● Aim of the exercise
Write a continuation of the passage on narrowing the search over Zargon's possible monster moves, starting right after its last sentence.

● Extract provided
For Zargon’s turn, he does a number of monster moves (“move” meaning move-then-attack or attack-then-move).  The number of possible Zargon moves is limited by monster movement – mummies move 4 spaces, goblins move 10, etc.  Different paths to the same square can be considered the same monster move, so that also limits the search space.

Let’s refer to the above monsters using “north” and “south” eg orc-north and orc-south.  Orc-north can move 8 (anywhere in the room), so if Orc-north goes first, then Orc-north has 20 possible moves.  It’s actually 40 because the orc-north can attack-then-move or move-then-attack (no available attacks).  The mummy only moves 4 squares max, but to keep it simple, let’s just say 8 monsters and 40 possible moves each.  If monster turn order was pre-determined, that would be 40^8 = 6,553,600,000,000 (or ~6.5 trillion).  The total number of possible Zargon moves is actually a lot more than that because monster order is not pre-determined.

How many turn orders are there?  The number of ways to order N objects is called a permutation.  Eg six permutations of the set {1,2,3}, namely: (1,2,3), (1,3,2), (2,1,3), (2,3,1), (3,1,2), and (3,2,1).  The number of permutations is n! (aka n factorial).  8! = 40,320.  So the number of possible Zargon moves in this example is something like 6.5 trillion * 40,320 = 262,080,000,000,000,000, which is ~262 quadrillion.  And that’s for our single room with 8 monsters.  I think that’s kind of on the high end (above average), but there definitely exist scenarios in the game with more than 8 monsters and/or more than 20 possible moves per monster.  And that’s assuming we only consider Zargon’s current turn.

I’m not sure how long it would take on my Kindle Fire’s 1.2 GHz dual-core Cortex-A9 (ARMv7), but 1.2 GHz is 1.2 billion Hz.  MIPS depends on various factors such as type of instructions, execution order, presence of branch instructions, etc.  But for what it’s worth, wikipedia lists Cortex-A9 as 1.5 GHz dual-core at 7500 MIPS.  So if we checked 262 quadrillion moves and each move took 20 instructions, then maybe we’d get 375 million moves per second, so 262 quadrillion moves would take 698,666,666.67 seconds or ~22.14 years.

To improve performance and to simplify debugging, we obviously don’t need to iterate all possible Zargon moves.

One way to narrow our search space is to only consider monster moves where the monster gets an attack.  For goblin-north, this means there’s a maximum of four possible moves, or less (depending on which monsters moved out of the way before goblin-north’s turn).  For the mummies, it’s only a maximum of two.  If a monster can’t make any attacks, then we can have it move towards a hero (such as the hero with the lowest body that isn’t blocked).

● Dataset records
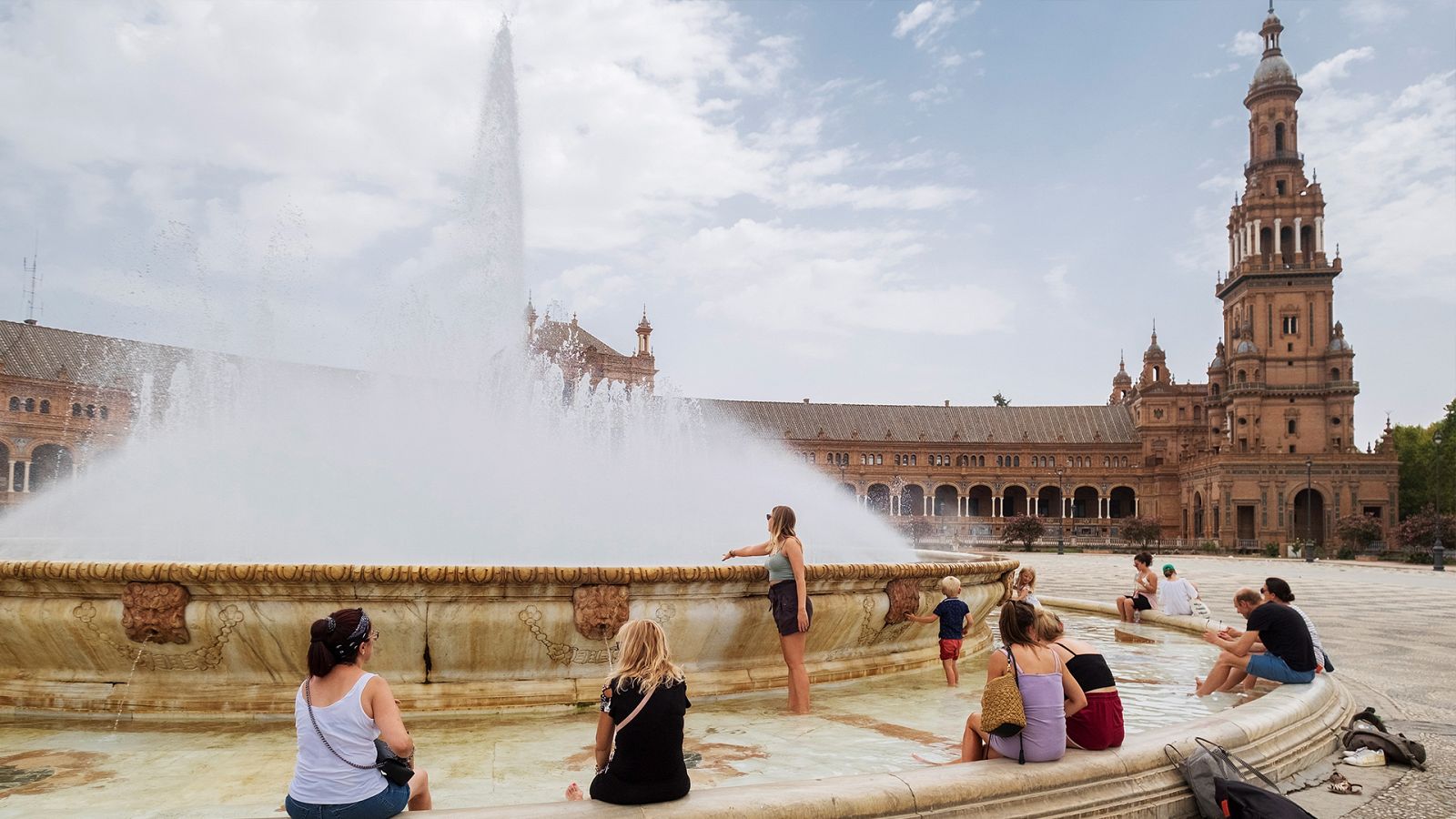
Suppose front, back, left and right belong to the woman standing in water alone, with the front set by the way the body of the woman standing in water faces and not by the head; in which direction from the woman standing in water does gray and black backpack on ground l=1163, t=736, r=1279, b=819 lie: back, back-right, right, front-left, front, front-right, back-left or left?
back-left

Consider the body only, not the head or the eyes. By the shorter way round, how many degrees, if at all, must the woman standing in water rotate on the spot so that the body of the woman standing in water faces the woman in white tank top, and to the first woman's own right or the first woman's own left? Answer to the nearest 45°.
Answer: approximately 45° to the first woman's own left

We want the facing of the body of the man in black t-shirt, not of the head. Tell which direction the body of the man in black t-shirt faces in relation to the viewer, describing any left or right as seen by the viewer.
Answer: facing to the left of the viewer

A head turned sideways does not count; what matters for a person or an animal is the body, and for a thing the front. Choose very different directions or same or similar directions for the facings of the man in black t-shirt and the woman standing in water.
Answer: same or similar directions

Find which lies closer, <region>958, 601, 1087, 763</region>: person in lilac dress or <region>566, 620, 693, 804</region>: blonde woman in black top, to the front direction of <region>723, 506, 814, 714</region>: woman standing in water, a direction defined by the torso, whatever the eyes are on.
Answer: the blonde woman in black top

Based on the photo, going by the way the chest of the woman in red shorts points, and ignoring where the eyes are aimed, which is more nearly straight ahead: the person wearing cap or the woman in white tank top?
the person wearing cap

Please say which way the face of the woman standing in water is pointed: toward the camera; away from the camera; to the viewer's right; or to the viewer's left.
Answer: to the viewer's left

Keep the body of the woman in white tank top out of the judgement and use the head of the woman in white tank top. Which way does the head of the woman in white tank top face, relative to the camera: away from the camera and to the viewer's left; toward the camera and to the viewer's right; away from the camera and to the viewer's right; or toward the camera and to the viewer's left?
away from the camera and to the viewer's right

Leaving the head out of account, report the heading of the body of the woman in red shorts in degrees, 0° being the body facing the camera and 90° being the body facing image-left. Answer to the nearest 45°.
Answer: approximately 135°
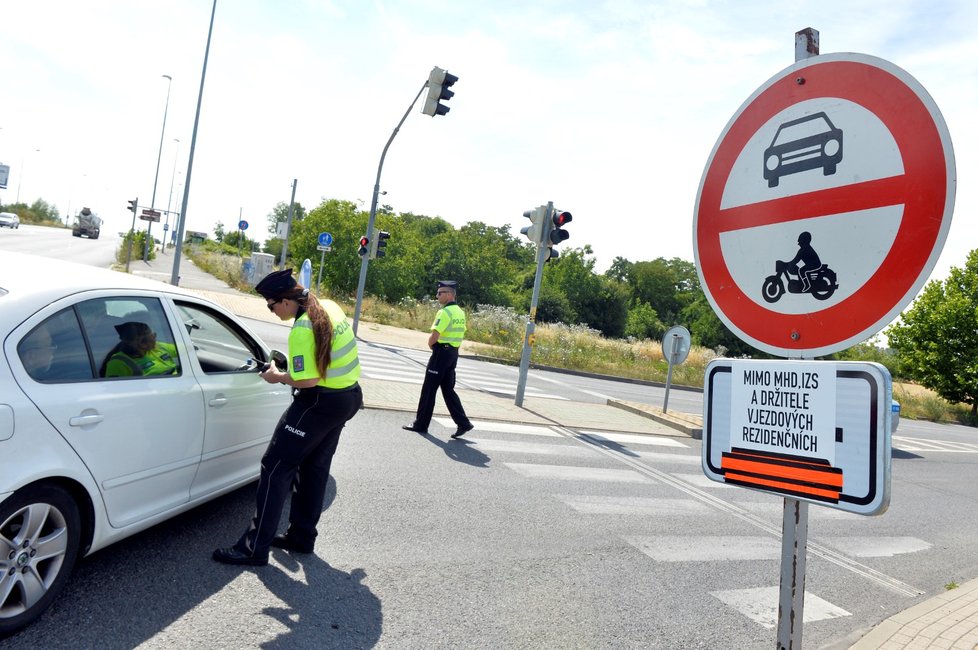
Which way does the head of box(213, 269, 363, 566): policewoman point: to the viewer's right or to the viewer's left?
to the viewer's left

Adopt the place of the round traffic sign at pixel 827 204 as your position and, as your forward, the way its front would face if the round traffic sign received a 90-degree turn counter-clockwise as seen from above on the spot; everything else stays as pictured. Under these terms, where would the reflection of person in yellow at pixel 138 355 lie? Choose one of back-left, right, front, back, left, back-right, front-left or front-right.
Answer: back-right

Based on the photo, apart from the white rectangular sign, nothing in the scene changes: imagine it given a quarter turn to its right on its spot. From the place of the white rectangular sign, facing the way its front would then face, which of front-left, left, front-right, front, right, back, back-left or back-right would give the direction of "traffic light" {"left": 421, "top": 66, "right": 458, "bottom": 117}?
front

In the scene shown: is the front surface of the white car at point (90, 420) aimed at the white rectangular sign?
no

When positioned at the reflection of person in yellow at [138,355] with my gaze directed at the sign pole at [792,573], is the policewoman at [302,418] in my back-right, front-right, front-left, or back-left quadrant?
front-left

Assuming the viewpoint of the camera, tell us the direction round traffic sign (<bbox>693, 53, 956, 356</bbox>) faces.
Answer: facing the viewer and to the left of the viewer

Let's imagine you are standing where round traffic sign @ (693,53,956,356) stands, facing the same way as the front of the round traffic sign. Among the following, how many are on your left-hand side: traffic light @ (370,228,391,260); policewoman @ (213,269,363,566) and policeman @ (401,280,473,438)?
0

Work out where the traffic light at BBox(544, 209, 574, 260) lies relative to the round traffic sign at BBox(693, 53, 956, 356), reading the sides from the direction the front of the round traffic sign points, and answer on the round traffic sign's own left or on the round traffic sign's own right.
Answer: on the round traffic sign's own right

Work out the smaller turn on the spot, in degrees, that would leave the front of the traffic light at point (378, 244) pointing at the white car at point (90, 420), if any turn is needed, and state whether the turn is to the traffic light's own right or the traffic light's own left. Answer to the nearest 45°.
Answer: approximately 90° to the traffic light's own right

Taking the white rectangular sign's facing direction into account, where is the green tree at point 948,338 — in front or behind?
behind
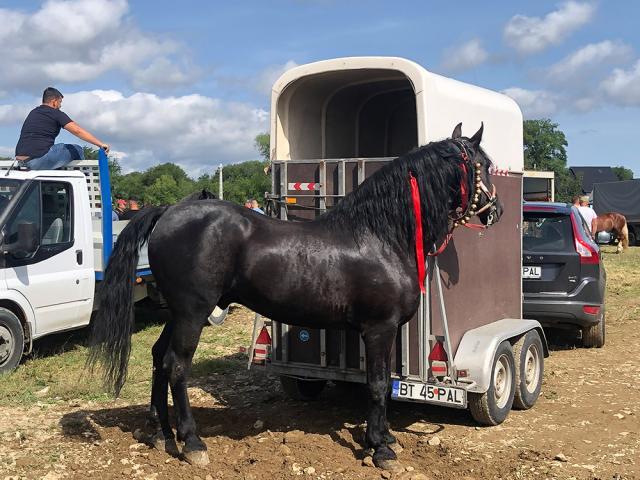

● Expected answer
Another way to narrow down our search space is that for adjacent monsters (orcs, skeletons), they can attack then move out of the way – to the nearest space that’s not adjacent to a hero.  That means the adjacent monsters (orcs, skeletons) only have one move each.  Plus, adjacent monsters can go first.

So each orc has one move, each skeleton has one, each mummy has two, and each goblin has four.  If we assume a pre-determined turn order (that puts adjacent monsters first), then that’s only 1^4 * 2^2 * 4^2 = 64 possible Zargon moves.  64 is a lot less than 6.5 trillion!

Each of these turn orders has less than 64 possible Zargon moves.  But how many trimmed monster turn orders do we have?  Orcs and Skeletons move first – they just attack then move, so we only care about the Goblins and Mummies.  That’s just 4! = 24.  So 64 * 24 = 1536.  1536 is a lot less than 262 quadrillion!

We could then search through each possible Zargon move (that we didn’t trivially skip) and use a heuristic to calculate a guess at which Zargon move is the “best”.  One idea for a simple heuristic is just to make sure we get the maximum number of attacks.  If the goblins attack the wizard first, then the mummies wouldn’t get an attack – because they can’t reach the barbarian with only 4 move.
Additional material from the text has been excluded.